What you need to do
In your output, repeat each entry exactly and include no pictures.

Data to examine
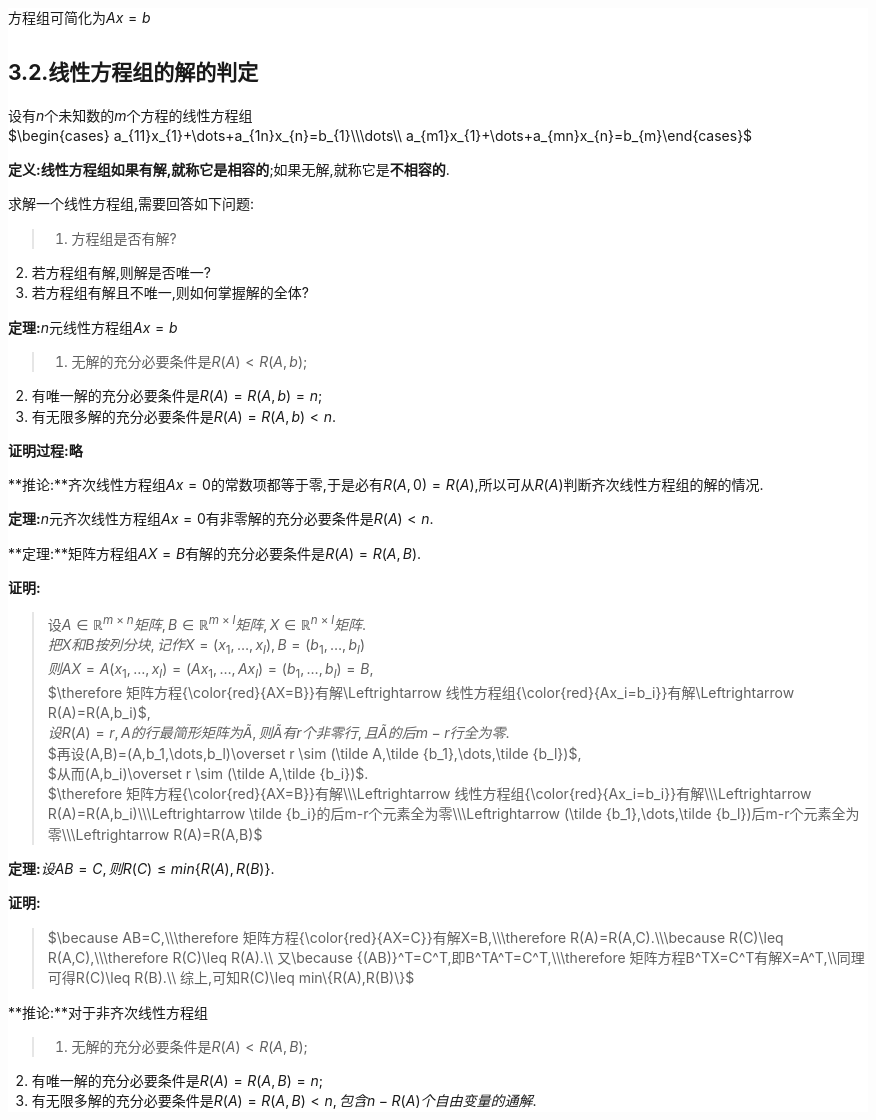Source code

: 

方程组可简化为$Ax=b$

## 3.2.线性方程组的解的判定
设有$n$个未知数的$m$个方程的线性方程组<br>
$\begin{cases} a_{11}x_{1}+\dots+a_{1n}x_{n}=b_{1}\\\dots\\  a_{m1}x_{1}+\dots+a_{mn}x_{n}=b_{m}\end{cases}$

**定义:**线性方程组如果有解,就称它是**相容的**;如果无解,就称它是**不相容的**.

求解一个线性方程组,需要回答如下问题:
>1. 方程组是否有解?
2. 若方程组有解,则解是否唯一?
3. 若方程组有解且不唯一,则如何掌握解的全体?

**定理:**$n$元线性方程组$Ax=b$
>1. 无解的充分必要条件是$R(A)<R(A,b)$;
2. 有唯一解的充分必要条件是$R(A)=R(A,b)=n$;
3. 有无限多解的充分必要条件是$R(A)=R(A,b)< n$.

**证明过程:略**

**推论:**齐次线性方程组$Ax=0$的常数项都等于零,于是必有$R(A,0)=R(A)$,所以可从$R(A)$判断齐次线性方程组的解的情况.

**定理:**$n$元齐次线性方程组$Ax=0$有非零解的充分必要条件是$R(A)<n$.

**定理:**矩阵方程组$AX=B$有解的充分必要条件是$R(A)=R(A,B)$.

**证明:**<br>
>设$A\in\mathbb{R}^{m\times n}矩阵,B\in\mathbb{R}^{m\times l}矩阵,X\in\mathbb{R}^{n\times l}矩阵.$<br>
$把X和B按列分块,记作X=(x_1,\dots,x_l),B=(b_1,\dots,b_l)$<br>
$则AX=A(x_1,\dots,x_l)=(Ax_1,\dots,Ax_l)=(b_1,\dots,b_l)=B$,<br>
$\therefore 矩阵方程{\color{red}{AX=B}}有解\Leftrightarrow 线性方程组{\color{red}{Ax_i=b_i}}有解\Leftrightarrow R(A)=R(A,b_i)$,<br>
$设R(A)=r,A的行最简形矩阵为\tilde A,则\tilde A有r个非零行,且\tilde A的后m-r行全为零.$<br>
$再设(A,B)=(A,b_1,\dots,b_l)\overset r \sim (\tilde A,\tilde {b_1},\dots,\tilde {b_l})$,<br>
$从而(A,b_i)\overset r \sim (\tilde A,\tilde {b_i})$.<br>
$\therefore 矩阵方程{\color{red}{AX=B}}有解\\\Leftrightarrow 线性方程组{\color{red}{Ax_i=b_i}}有解\\\Leftrightarrow R(A)=R(A,b_i)\\\Leftrightarrow \tilde {b_i}的后m-r个元素全为零\\\Leftrightarrow (\tilde {b_1},\dots,\tilde {b_l})后m-r个元素全为零\\\Leftrightarrow R(A)=R(A,B)$


**定理:**$设AB=C,则R(C)\leq min\{R(A),R(B)\}$.

**证明:**
>$\because AB=C,\\\therefore 矩阵方程{\color{red}{AX=C}}有解X=B,\\\therefore R(A)=R(A,C).\\\because R(C)\leq R(A,C),\\\therefore R(C)\leq R(A).\\ 又\because {(AB)}^T=C^T,即B^TA^T=C^T,\\\therefore 矩阵方程B^TX=C^T有解X=A^T,\\同理可得R(C)\leq R(B).\\ 综上,可知R(C)\leq min\{R(A),R(B)\}$

**推论:**对于非齐次线性方程组
>1. 无解的充分必要条件是$R(A)<R(A,B)$;
2. 有唯一解的充分必要条件是$R(A)=R(A,B)=n$;
3. 有无限多解的充分必要条件是$R(A)=R(A,B)<n,包含n-R(A)个自由变量的通解$.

Answer box
Source code

: 

方程组可简化为$Ax=b$

## 3.2.线性方程组的解的判定
设有$n$个未知数的$m$个方程的线性方程组<br>
$\begin{cases} a_{11}x_{1}+\dots+a_{1n}x_{n}=b_{1}\\\dots\\  a_{m1}x_{1}+\dots+a_{mn}x_{n}=b_{m}\end{cases}$

**定义:**线性方程组如果有解,就称它是**相容的**;如果无解,就称它是**不相容的**.

求解一个线性方程组,需要回答如下问题:
>1. 方程组是否有解?
2. 若方程组有解,则解是否唯一?
3. 若方程组有解且不唯一,则如何掌握解的全体?

**定理:**$n$元线性方程组$Ax=b$
>1. 无解的充分必要条件是$R(A)<R(A,b)$;
2. 有唯一解的充分必要条件是$R(A)=R(A,b)=n$;
3. 有无限多解的充分必要条件是$R(A)=R(A,b)< n$.

**证明过程:略**

**推论:**齐次线性方程组$Ax=0$的常数项都等于零,于是必有$R(A,0)=R(A)$,所以可从$R(A)$判断齐次线性方程组的解的情况.

**定理:**$n$元齐次线性方程组$Ax=0$有非零解的充分必要条件是$R(A)<n$.

**定理:**矩阵方程组$AX=B$有解的充分必要条件是$R(A)=R(A,B)$.

**证明:**<br>
>设$A\in\mathbb{R}^{m\times n}矩阵,B\in\mathbb{R}^{m\times l}矩阵,X\in\mathbb{R}^{n\times l}矩阵.$<br>
$把X和B按列分块,记作X=(x_1,\dots,x_l),B=(b_1,\dots,b_l)$<br>
$则AX=A(x_1,\dots,x_l)=(Ax_1,\dots,Ax_l)=(b_1,\dots,b_l)=B$,<br>
$\therefore 矩阵方程{\color{red}{AX=B}}有解\Leftrightarrow 线性方程组{\color{red}{Ax_i=b_i}}有解\Leftrightarrow R(A)=R(A,b_i)$,<br>
$设R(A)=r,A的行最简形矩阵为\tilde A,则\tilde A有r个非零行,且\tilde A的后m-r行全为零.$<br>
$再设(A,B)=(A,b_1,\dots,b_l)\overset r \sim (\tilde A,\tilde {b_1},\dots,\tilde {b_l})$,<br>
$从而(A,b_i)\overset r \sim (\tilde A,\tilde {b_i})$.<br>
$\therefore 矩阵方程{\color{red}{AX=B}}有解\\\Leftrightarrow 线性方程组{\color{red}{Ax_i=b_i}}有解\\\Leftrightarrow R(A)=R(A,b_i)\\\Leftrightarrow \tilde {b_i}的后m-r个元素全为零\\\Leftrightarrow (\tilde {b_1},\dots,\tilde {b_l})后m-r个元素全为零\\\Leftrightarrow R(A)=R(A,B)$


**定理:**$设AB=C,则R(C)\leq min\{R(A),R(B)\}$.

**证明:**
>$\because AB=C,\\\therefore 矩阵方程{\color{red}{AX=C}}有解X=B,\\\therefore R(A)=R(A,C).\\\because R(C)\leq R(A,C),\\\therefore R(C)\leq R(A).\\ 又\because {(AB)}^T=C^T,即B^TA^T=C^T,\\\therefore 矩阵方程B^TX=C^T有解X=A^T,\\同理可得R(C)\leq R(B).\\ 综上,可知R(C)\leq min\{R(A),R(B)\}$

**推论:**对于非齐次线性方程组
>1. 无解的充分必要条件是$R(A)<R(A,B)$;
2. 有唯一解的充分必要条件是$R(A)=R(A,B)=n$;
3. 有无限多解的充分必要条件是$R(A)=R(A,B)<n,包含n-R(A)个自由变量的通解$.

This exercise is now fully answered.